Emplee, entonces, esta prueba y criterio de
doctrina religiosa. Hágase la pregunta, en referencia a todos y cada uno de los
principios que desafían su atención o solicitan su credibilidad: "¿Su
adopción glorifica a Dios?" Los argumentos a favor del sistema cristiano
—y por sistema cristiano nos referimos al cristianismo evangélico— son fuertes
y se fortalecen a medida que pasan las edades. Pero hay un argumento que con
demasiada frecuencia se pasa por alto o se subestima. Es el hecho de que este
sistema exalta a Dios y humilla debidamente al hombre. Encontramos una
evidencia de su divinidad en esto mismo. Todas
las religiones naturales, todas las religiones salvajes del mundo, invierten
esto. Enaltecen a la criatura y
rebajan, sí degradan al Creador. Como
la antigua astronomía ptolemaica, como sus propias teorías absurdas del mundo
material, colocan al pequeño mundo del hombre en el centro del universo
ilimitado. El cristianismo, como el sistema copernicano, restaura todo a
sus correctas relaciones y ordena todo sobre su centro real y verdadero. Dios es el primero,
el último y el medio. De él, por él y para él, son todas las cosas. Por
lo tanto, la primera pregunta que debe hacerse con respecto a cada doctrina y
cada sistema es la pregunta: "¿Promueve la gloria divina?" La gran y
primera máxima de la acción humana,
Este
es, pues, el ojo con el que debemos atravesar todas las dudas y tinieblas de la
tierra y el tiempo. Este motivo puro es la luz del alma. Qué simple y qué
hermoso es, simple como la luz del cielo; hermoso como el ojo cristalino mismo.
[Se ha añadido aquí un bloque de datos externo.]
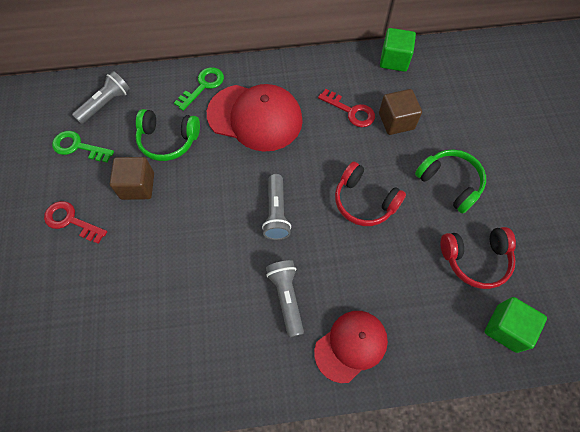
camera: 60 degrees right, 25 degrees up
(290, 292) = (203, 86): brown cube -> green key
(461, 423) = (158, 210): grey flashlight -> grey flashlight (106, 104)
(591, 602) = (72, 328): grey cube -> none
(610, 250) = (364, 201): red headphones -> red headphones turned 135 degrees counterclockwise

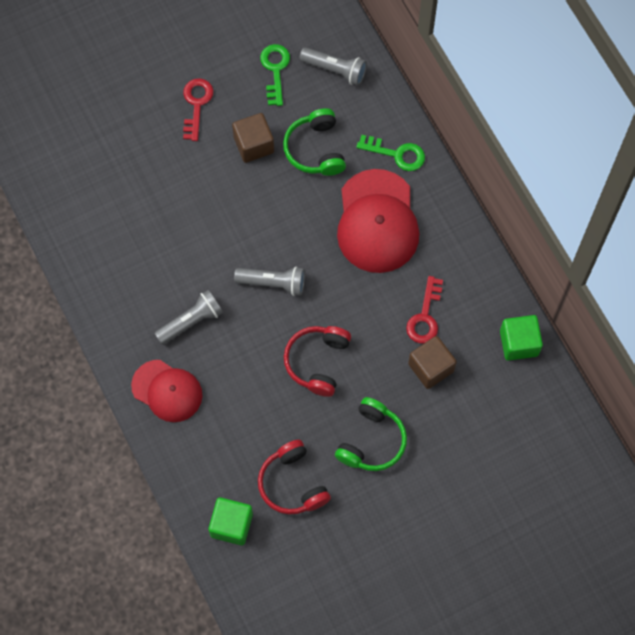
camera: 70 degrees right, 5 degrees up
(276, 213) = (273, 283): grey flashlight -> grey flashlight turned 150 degrees counterclockwise

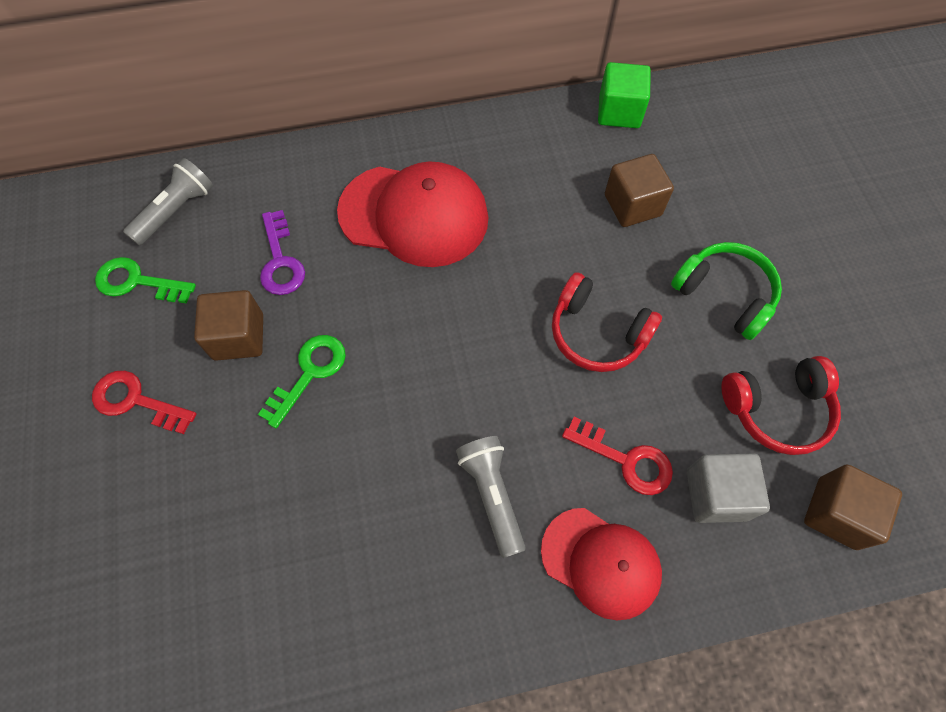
camera: 75 degrees left, 5 degrees down
(167, 391) = (600, 562): red cap -> red cap turned 75 degrees clockwise
(225, 451) = (716, 494): none -> grey cube
(231, 525) = (836, 513): green cube -> brown cube
(273, 283) = (462, 362): grey flashlight -> none
(315, 149) = (281, 261): green headphones -> purple key
(397, 154) = (328, 172): green key -> green key (309, 373)
(425, 316) = (561, 195): red key -> red key (626, 460)

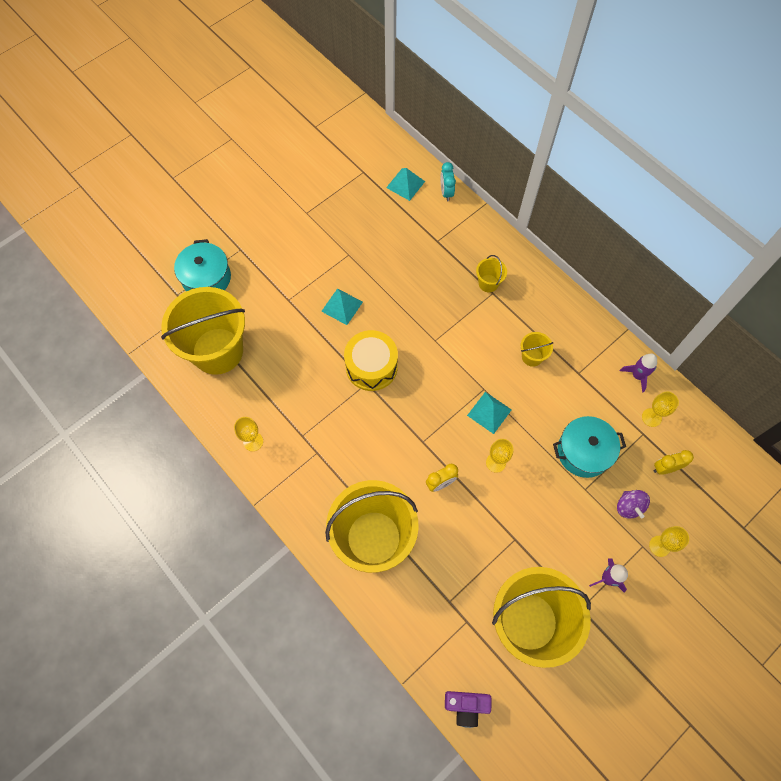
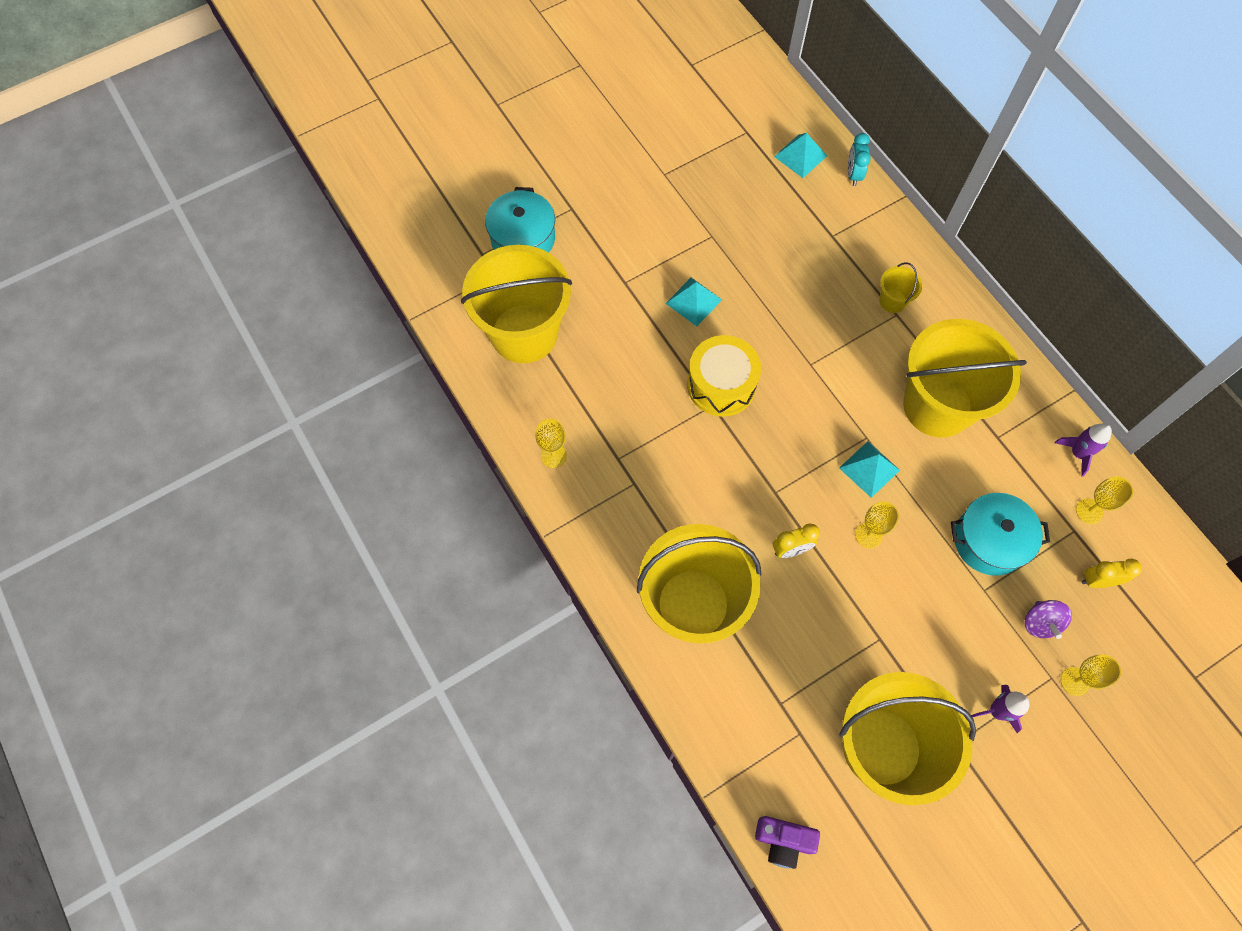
camera: 10 degrees right, 0 degrees up
(532, 357) = (937, 406): yellow bucket -> yellow bucket, size x2.45

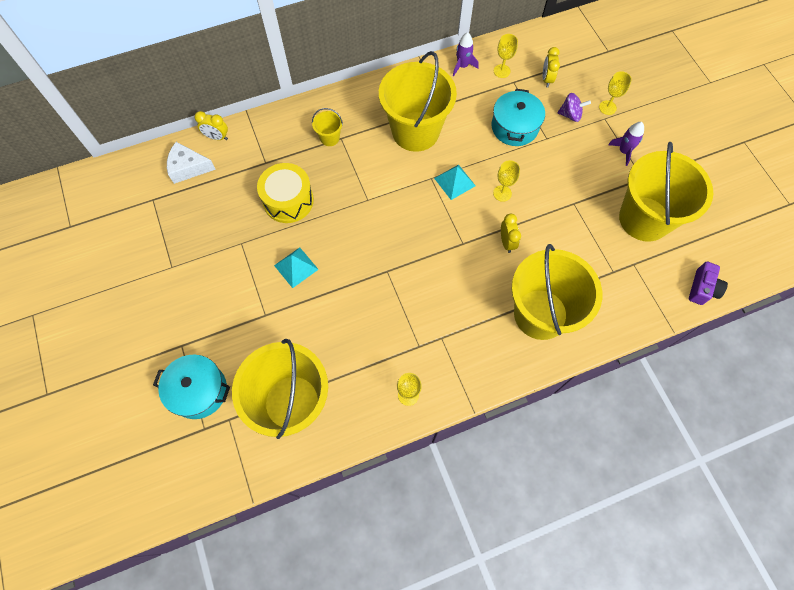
camera: 80 degrees left, 0 degrees up
(721, 385) = (372, 261): yellow drum -> yellow drum (288, 200)
(800, 156) = (188, 167): turquoise pyramid -> white cheese
(853, 174) = (217, 137): turquoise clock -> yellow clock

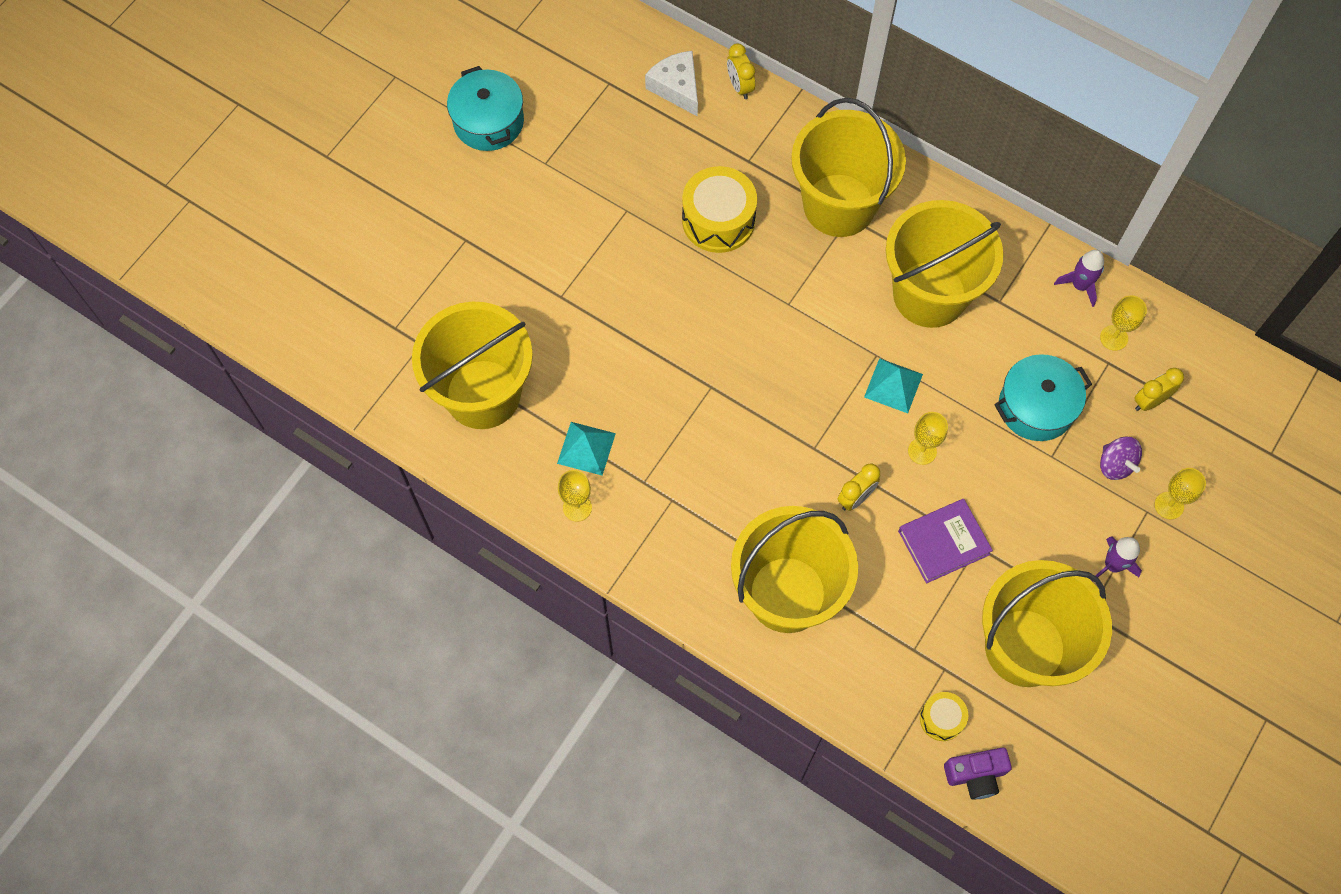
camera: 55 degrees right, 0 degrees up
(199, 391) = (430, 293): turquoise pot -> turquoise pot (488, 122)
(296, 267) = (641, 287): turquoise pyramid -> turquoise pyramid (586, 448)
(329, 138) = (839, 205): yellow bucket -> yellow bucket, size x2.45
(561, 217) = (943, 542): none -> purple book
(661, 284) = (941, 719): none -> yellow drum

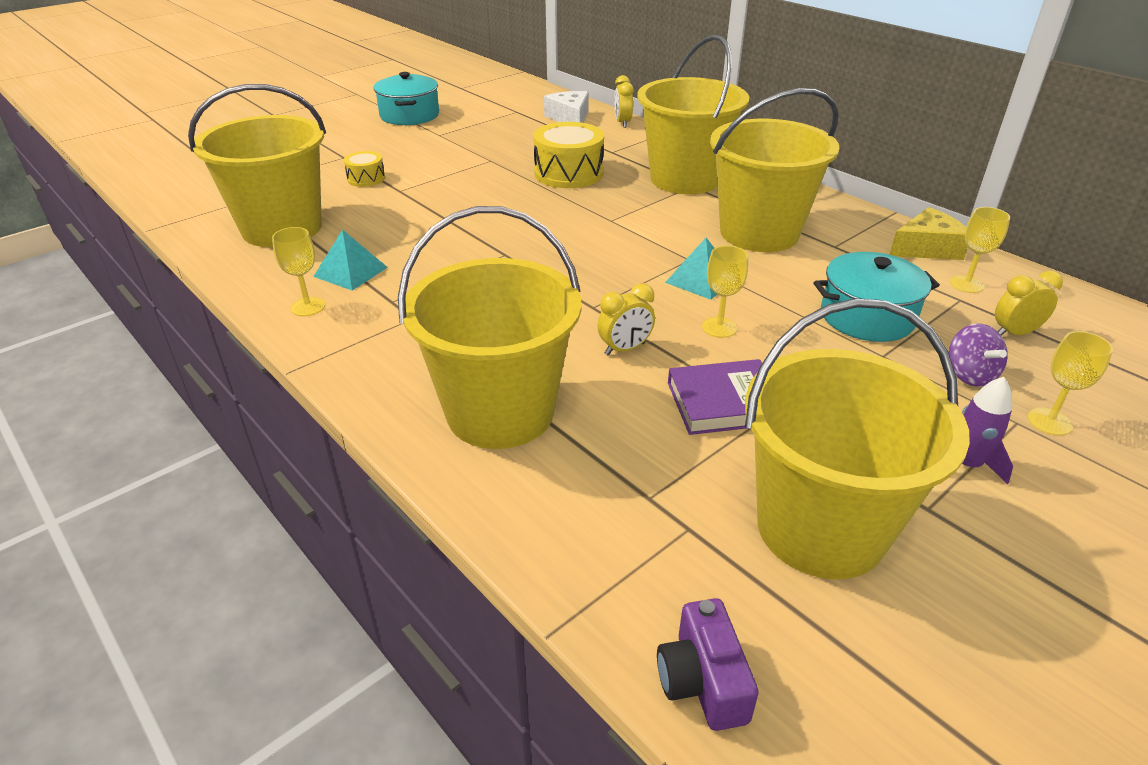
camera: 15 degrees right, 30 degrees down
(941, 719) = (665, 588): yellow drum -> yellow drum (366, 179)
(975, 775) = (702, 681): purple camera -> purple camera turned 75 degrees clockwise
(1079, 285) = (927, 248): purple rocket -> yellow cheese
Solo lleva contigo este deseo y anhelo de exaltar al gran y
sabio Creador, y no podrás extraviarte. No puedes extraviarte en las acciones
de tu vida diaria. No puedes extraviarte en los pensamientos y opiniones de tu
propia mente. El mismo motivo te envolverá, siempre y en todas partes, como una
atmósfera. Toda tu alma "estará llena de luz, sin tener parte oscura; tan
llena de luz como cuando el resplandor de una vela te ilumina".